Des solvants contenant de l’alcool sont utilisés dans une usine d’embouteillage d’eau minérale ? Parce que cela pourrait laisser des traces d’alcool dans l’eau, une entreprise concurrente communiquera sur l’utilisation de solvants non alcoolisés et commercialisera seson produit avec un label halal. Le bikini est rigoureusement illicite ? Une entreprise invente le burkini. Ainsi s’étend le marché.
L’écosystème halal doit permettre au « consommateur musulman » de vivre dans l’espace du halal, sans jamais rencontrer de produits, médias ou services illicites, cet illicite étant défini par le jeu du marché et une surenchère normative rigoriste. Les plus grandes firmes se mettent donc au halal pour nourrir, vêtir et soigner les cette nouvelle espèce de l’humanité « le consommateur musulman » avec un argument qui ferait rire s’il n’était employé très sérieusement par les marchands cyniques : « lutter contre les discriminations ». On se souvient de l’affaire du hijab running de Decathlon, qui avait certes abouti au retrait du produit incriminé, mais fait de la firme personnalisée par « Yann » son community manager, le héros de la diversité et la tolérance, quand bien même il avait surtout travaillé à faire la publicité d’une interprétation fondamentaliste discriminatoire qui ne conçoit la femme musulmane que voilée.

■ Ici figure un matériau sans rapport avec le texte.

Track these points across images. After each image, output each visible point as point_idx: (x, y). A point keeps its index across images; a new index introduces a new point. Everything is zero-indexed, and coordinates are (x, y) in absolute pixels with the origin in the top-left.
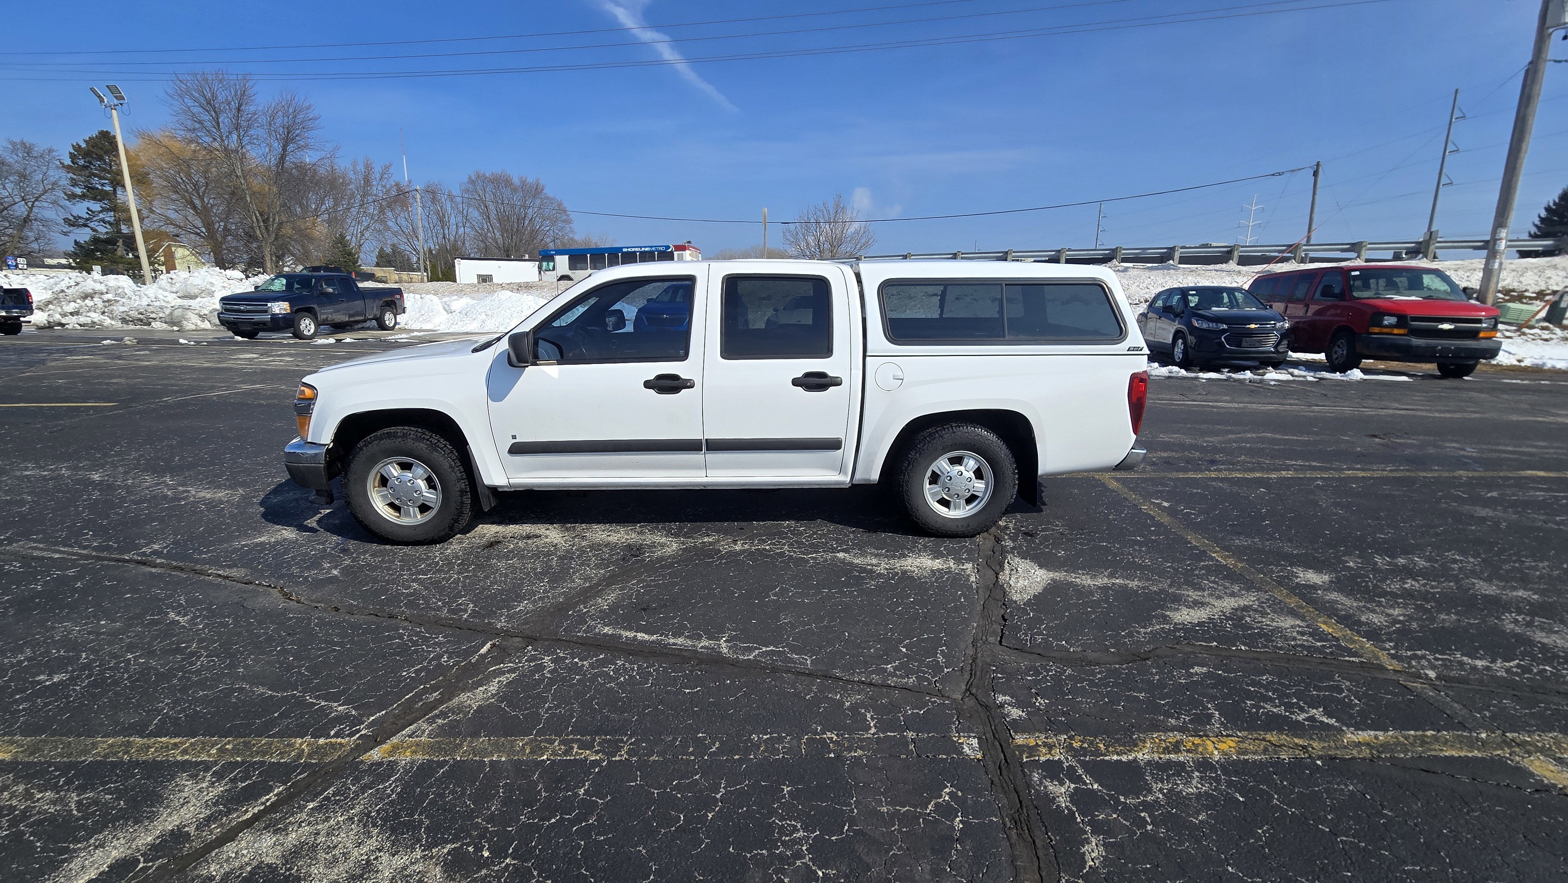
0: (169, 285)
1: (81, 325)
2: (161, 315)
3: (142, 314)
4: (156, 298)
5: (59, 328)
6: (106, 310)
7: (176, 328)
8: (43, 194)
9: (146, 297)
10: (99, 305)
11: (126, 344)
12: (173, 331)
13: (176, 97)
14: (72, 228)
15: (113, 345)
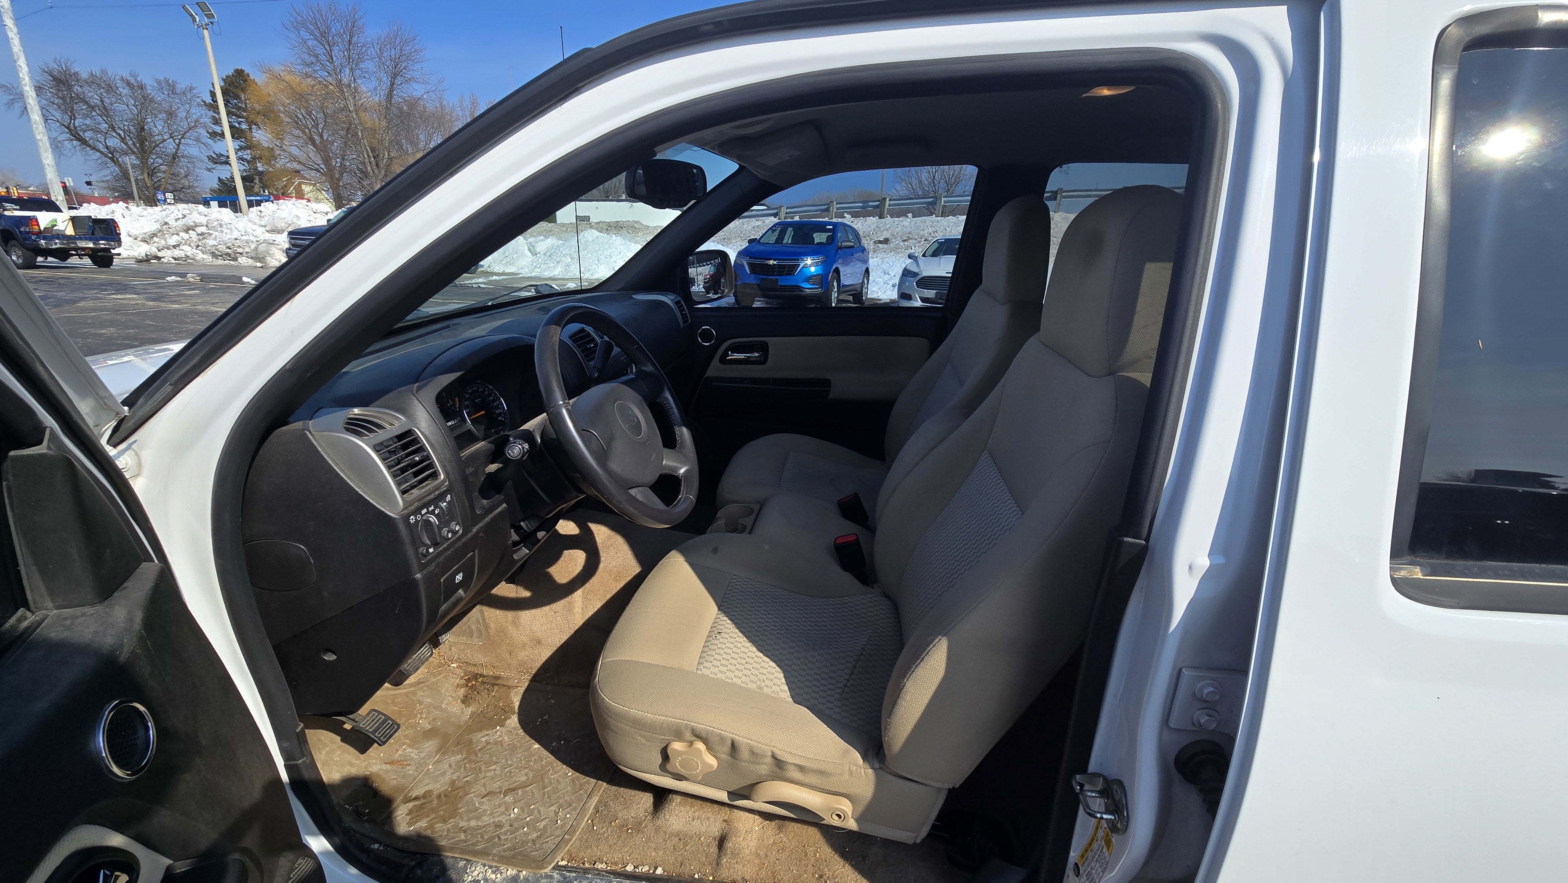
0: (258, 217)
1: (175, 259)
2: (247, 250)
3: (230, 249)
4: (245, 232)
5: (156, 261)
6: (200, 244)
7: (259, 265)
8: (188, 132)
9: (236, 231)
10: (193, 239)
11: (189, 282)
12: (256, 267)
13: (292, 29)
14: (214, 166)
15: (177, 281)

Conclusion et recommandations
Si des acteurs privés comme l’AMIF ont le droit d’organiser l’islam de France, le soutien, l’appui et la reconnaissance d’une telle initiative par l’Etat iraient à l’inverse de ce qui est recherché. Car le problème de l’organisation de l’islam en France est moins financier que normatif. Il n’est pas clairement établi que le problème du culte musulman soit lié à sa dépendance à l’égard des financements étrangers. Et surtout la question de la provenance de l’argent a moins d’importance que les mains dans lesquelles il tombe et les canaux par lesquels cet argent arrive. Le marché halal diffuse une norme fondamentaliste et favorise naturellement les salafistes communautaristes et les promoteurs de l’islam politique. Il n’a que faire des valeurs républicaines. Si l’objectif du gouvernement est de lutter contre le séparatisme, investir sur la certification halal serait une faute.